» **THE EXERCISE**: Convert every line of the records below into a Markdown table with the columns Row and Line, numbering the rows and leaving out blank lines. Leave the pictures out of the answer.

» **DATA FOR PROCESSING**:
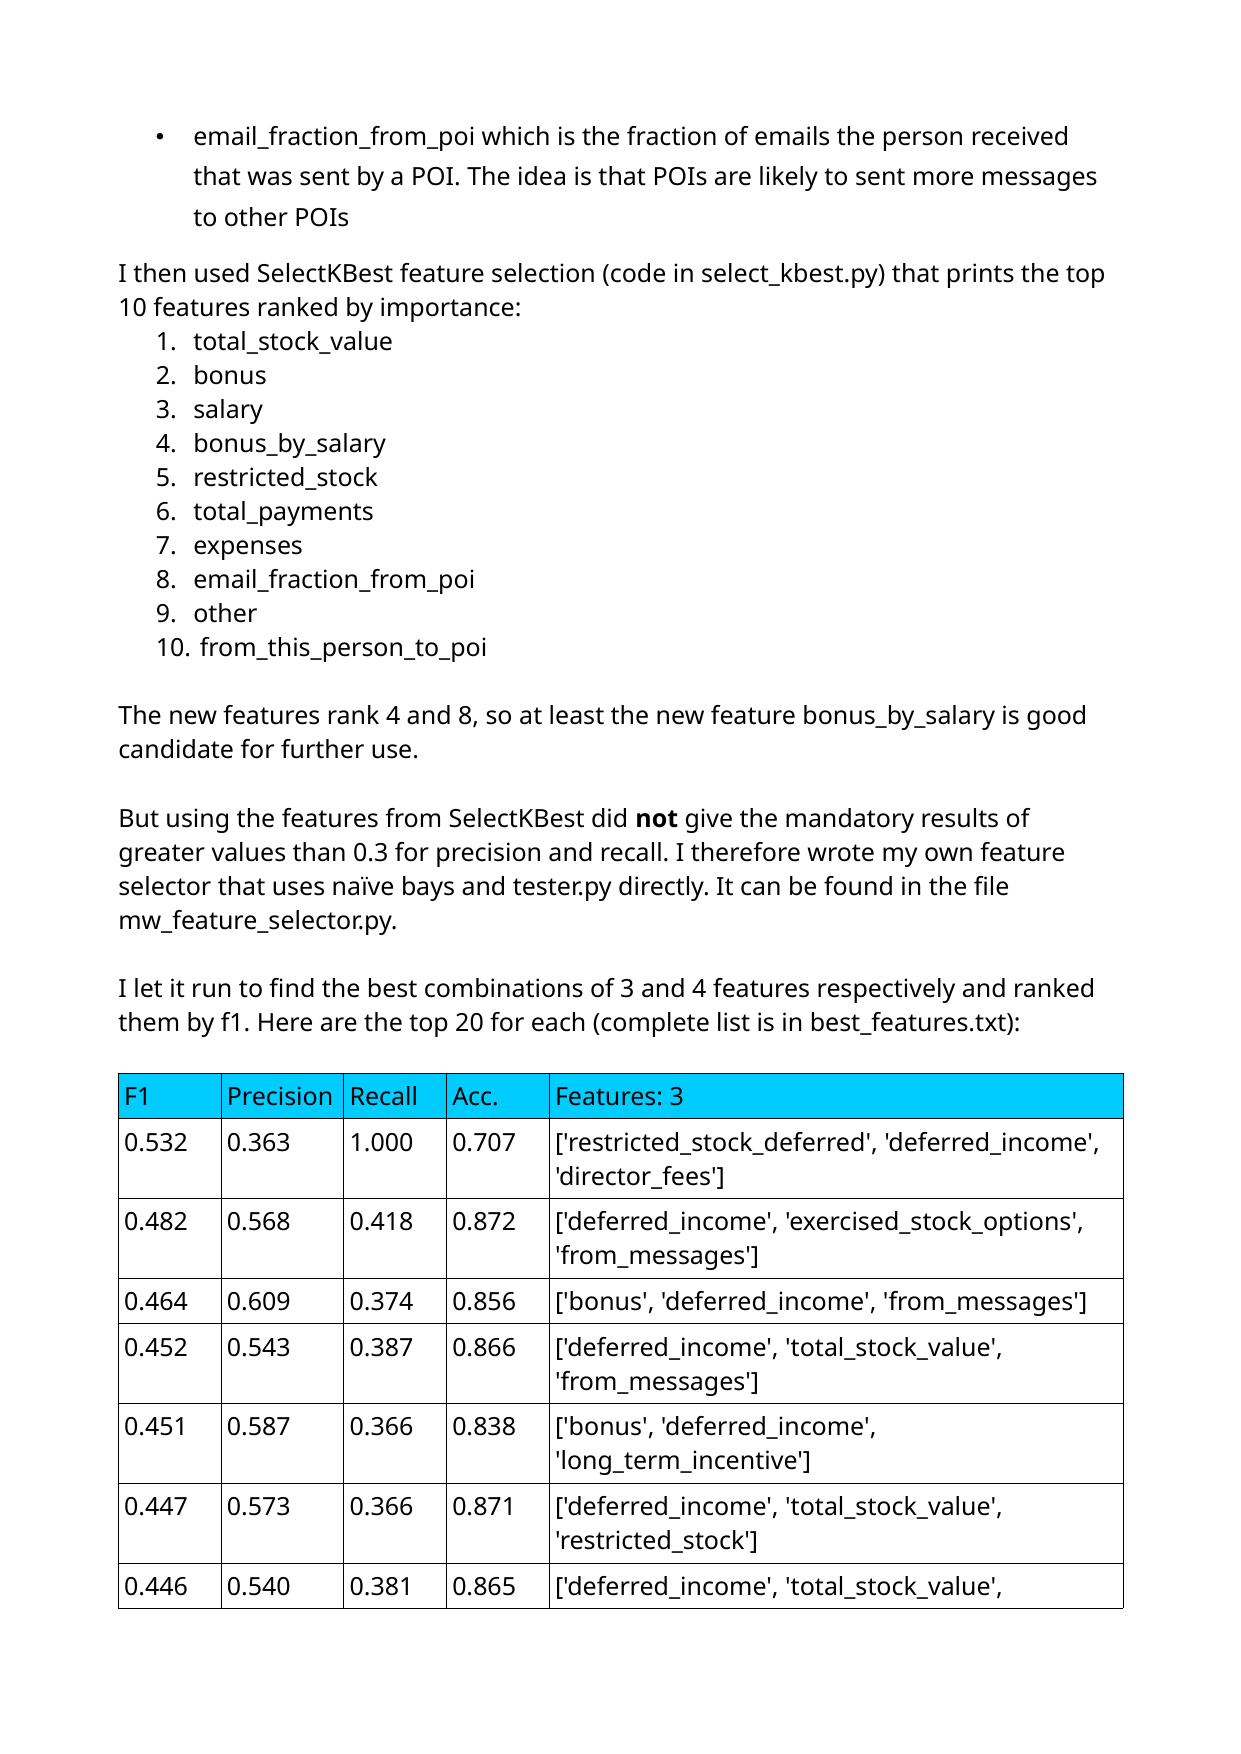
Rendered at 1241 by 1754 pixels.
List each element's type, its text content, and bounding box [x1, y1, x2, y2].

table_cell ['deferred_income', 'total_stock_value', 'restricted_stock'] [550, 1484, 1123, 1562]
table_cell 0.452 [119, 1324, 221, 1403]
list email_fraction_from_poi [156, 562, 1122, 596]
table_cell 0.865 [447, 1564, 549, 1608]
table_header Recall [344, 1074, 446, 1118]
table_cell ['bonus', 'deferred_income', 'from_messages'] [550, 1279, 1123, 1323]
table_cell 0.447 [119, 1484, 221, 1562]
table_cell 0.387 [344, 1324, 446, 1403]
table_header F1 [119, 1074, 221, 1118]
table_cell 0.871 [447, 1484, 549, 1562]
table_cell ['deferred_income', 'total_stock_value', 'from_messages'] [550, 1324, 1123, 1403]
table_cell 0.838 [447, 1404, 549, 1483]
table_header Acc. [447, 1074, 549, 1118]
table_cell 0.872 [447, 1199, 549, 1278]
table_cell 0.540 [222, 1564, 343, 1608]
table_header Precision [222, 1074, 343, 1118]
table_cell 0.573 [222, 1484, 343, 1562]
list restricted_stock [156, 459, 1122, 494]
table_cell 0.866 [447, 1324, 549, 1403]
text I then used SelectKBest feature selection (code in select_kbest.py) that prints the top 10 features ranked by importance: [118, 255, 1122, 323]
table_cell 0.451 [119, 1404, 221, 1483]
table_cell 0.609 [222, 1279, 343, 1323]
table_cell 0.366 [344, 1484, 446, 1562]
table_cell 0.532 [119, 1119, 221, 1198]
table_cell 0.366 [344, 1404, 446, 1483]
list bonus [156, 357, 1122, 391]
table_cell ['deferred_income', 'exercised_stock_options', 'from_messages'] [550, 1199, 1123, 1278]
table_cell ['bonus', 'deferred_income', 'long_term_incentive'] [550, 1404, 1123, 1483]
table_cell 0.856 [447, 1279, 549, 1323]
list total_stock_value [156, 323, 1122, 357]
table_header Features: 3 [550, 1074, 1123, 1118]
list total_payments [156, 494, 1122, 528]
text I let it run to find the best combinations of 3 and 4 features respectively and ranked them by f1. Here are the top 20 for each (complete list is in best_features.txt): [118, 971, 1122, 1039]
list salary [156, 391, 1122, 426]
table_cell 0.482 [119, 1199, 221, 1278]
table_cell 0.418 [344, 1199, 446, 1278]
list from_this_person_to_poi [156, 630, 1122, 664]
table_cell 0.587 [222, 1404, 343, 1483]
table_cell 0.543 [222, 1324, 343, 1403]
list other [156, 596, 1122, 630]
text But using the features from SelectKBest did not give the mandatory results of greater values than 0.3 for precision and recall. I therefore wrote my own feature selector that uses naïve bays and tester.py directly. It can be found in the file mw_feature_selector.py. [118, 800, 1122, 936]
table_cell ['deferred_income', 'total_stock_value', [550, 1564, 1123, 1608]
table_cell 1.000 [344, 1119, 446, 1198]
text The new features rank 4 and 8, so at least the new feature bonus_by_salary is good candidate for further use. [118, 698, 1122, 766]
table_cell 0.707 [447, 1119, 549, 1198]
list expenses [156, 528, 1122, 562]
table_cell 0.464 [119, 1279, 221, 1323]
table_cell 0.381 [344, 1564, 446, 1608]
table_cell 0.568 [222, 1199, 343, 1278]
table_cell 0.446 [119, 1564, 221, 1608]
table_cell 0.374 [344, 1279, 446, 1323]
list email_fraction_from_poi which is the fraction of emails the person received that was sent by a POI. The idea is that POIs are likely to sent more messages to other POIs [156, 118, 1122, 234]
list bonus_by_salary [156, 426, 1122, 459]
table_cell ['restricted_stock_deferred', 'deferred_income', 'director_fees'] [550, 1119, 1123, 1198]
table_cell 0.363 [222, 1119, 343, 1198]
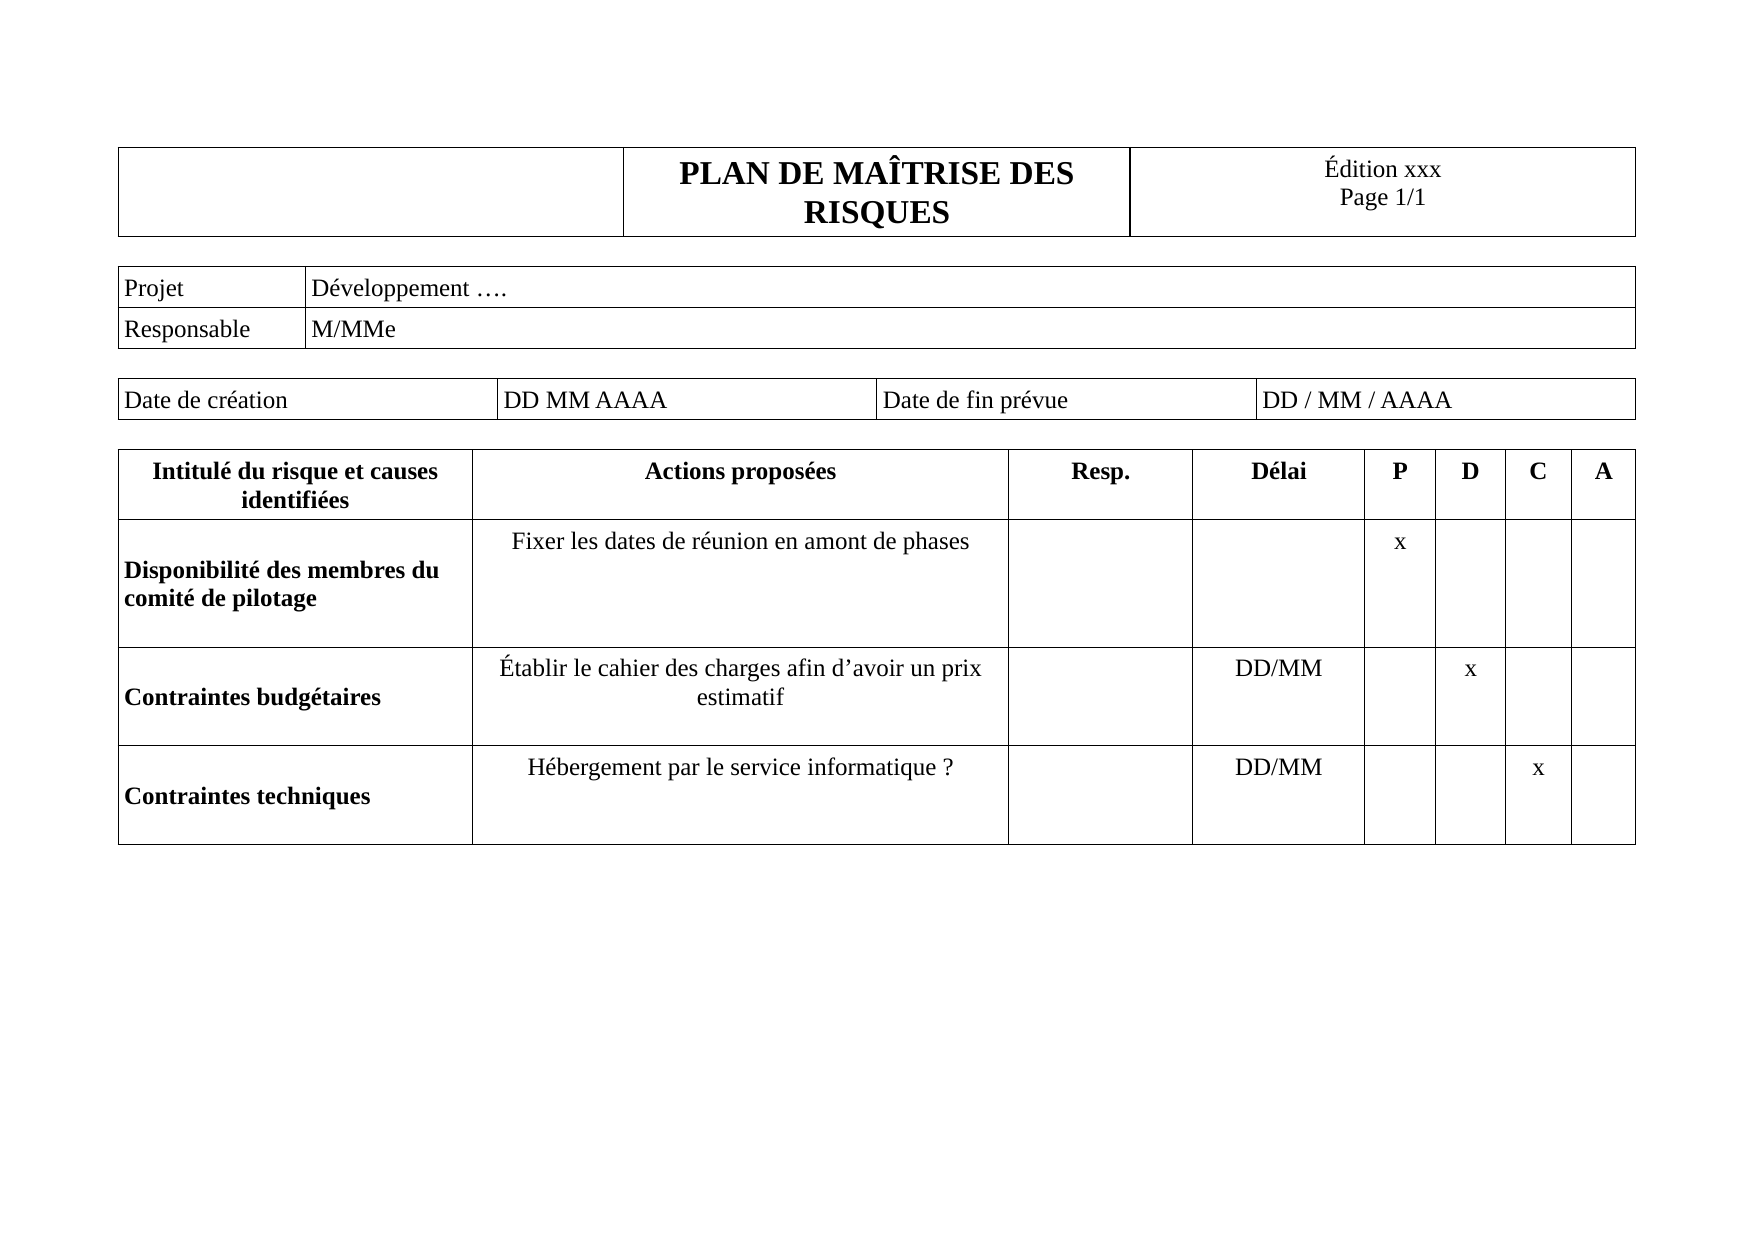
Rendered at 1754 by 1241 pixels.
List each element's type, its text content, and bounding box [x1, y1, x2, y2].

» **WRITTEN ANSWER**:
| Row | Line |
|---|---|
| 1 | Rendered at 1241 by 1754 pixels. |
| 2 | List each element's type, its text content, and bounding box [x1, y1, x2, y2]. |
| 3 | table_cell ['deferred_income', 'total_stock_value', 'restricted_stock'] [550, 1484, 1123, 1562] |
| 4 | table_cell 0.452 [119, 1324, 221, 1403] |
| 5 | list email_fraction_from_poi [156, 562, 1122, 596] |
| 6 | table_cell 0.865 [447, 1564, 549, 1608] |
| 7 | table_header Recall [344, 1074, 446, 1118] |
| 8 | table_cell ['bonus', 'deferred_income', 'from_messages'] [550, 1279, 1123, 1323] |
| 9 | table_cell 0.447 [119, 1484, 221, 1562] |
| 10 | table_cell 0.387 [344, 1324, 446, 1403] |
| 11 | table_header F1 [119, 1074, 221, 1118] |
| 12 | table_cell 0.871 [447, 1484, 549, 1562] |
| 13 | table_cell ['deferred_income', 'total_stock_value', 'from_messages'] [550, 1324, 1123, 1403] |
| 14 | table_cell 0.838 [447, 1404, 549, 1483] |
| 15 | table_header Acc. [447, 1074, 549, 1118] |
| 16 | table_cell 0.872 [447, 1199, 549, 1278] |
| 17 | table_cell 0.540 [222, 1564, 343, 1608] |
| 18 | table_header Precision [222, 1074, 343, 1118] |
| 19 | table_cell 0.573 [222, 1484, 343, 1562] |
| 20 | list restricted_stock [156, 459, 1122, 494] |
| 21 | table_cell 0.866 [447, 1324, 549, 1403] |
| 22 | text I then used SelectKBest feature selection (code in select_kbest.py) that prints the top 10 features ranked by importance: [118, 255, 1122, 323] |
| 23 | table_cell 0.451 [119, 1404, 221, 1483] |
| 24 | table_cell 0.609 [222, 1279, 343, 1323] |
| 25 | table_cell 0.366 [344, 1484, 446, 1562] |
| 26 | table_cell 0.532 [119, 1119, 221, 1198] |
| 27 | table_cell 0.366 [344, 1404, 446, 1483] |
| 28 | list bonus [156, 357, 1122, 391] |
| 29 | table_cell ['deferred_income', 'exercised_stock_options', 'from_messages'] [550, 1199, 1123, 1278] |
| 30 | table_cell ['bonus', 'deferred_income', 'long_term_incentive'] [550, 1404, 1123, 1483] |
| 31 | table_cell 0.856 [447, 1279, 549, 1323] |
| 32 | list total_stock_value [156, 323, 1122, 357] |
| 33 | table_header Features: 3 [550, 1074, 1123, 1118] |
| 34 | list total_payments [156, 494, 1122, 528] |
| 35 | text I let it run to find the best combinations of 3 and 4 features respectively and ranked them by f1. Here are the top 20 for each (complete list is in best_features.txt): [118, 971, 1122, 1039] |
| 36 | list salary [156, 391, 1122, 426] |
| 37 | table_cell 0.482 [119, 1199, 221, 1278] |
| 38 | table_cell 0.418 [344, 1199, 446, 1278] |
| 39 | list from_this_person_to_poi [156, 630, 1122, 664] |
| 40 | table_cell 0.587 [222, 1404, 343, 1483] |
| 41 | table_cell 0.543 [222, 1324, 343, 1403] |
| 42 | list other [156, 596, 1122, 630] |
| 43 | text But using the features from SelectKBest did not give the mandatory results of greater values than 0.3 for precision and recall. I therefore wrote my own feature selector that uses naïve bays and tester.py directly. It can be found in the file mw_feature_selector.py. [118, 800, 1122, 936] |
| 44 | table_cell ['deferred_income', 'total_stock_value', [550, 1564, 1123, 1608] |
| 45 | table_cell 1.000 [344, 1119, 446, 1198] |
| 46 | text The new features rank 4 and 8, so at least the new feature bonus_by_salary is good candidate for further use. [118, 698, 1122, 766] |
| 47 | table_cell 0.707 [447, 1119, 549, 1198] |
| 48 | list expenses [156, 528, 1122, 562] |
| 49 | table_cell 0.464 [119, 1279, 221, 1323] |
| 50 | table_cell 0.381 [344, 1564, 446, 1608] |
| 51 | table_cell 0.568 [222, 1199, 343, 1278] |
| 52 | table_cell 0.446 [119, 1564, 221, 1608] |
| 53 | table_cell 0.374 [344, 1279, 446, 1323] |
| 54 | list email_fraction_from_poi which is the fraction of emails the person received that was sent by a POI. The idea is that POIs are likely to sent more messages to other POIs [156, 118, 1122, 234] |
| 55 | list bonus_by_salary [156, 426, 1122, 459] |
| 56 | table_cell ['restricted_stock_deferred', 'deferred_income', 'director_fees'] [550, 1119, 1123, 1198] |
| 57 | table_cell 0.363 [222, 1119, 343, 1198] |
| 58 | Rendered at 1754 by 1241 pixels. |
| 59 | List each element's type, its text content, and bounding box [x1, y1, x2, y2]. |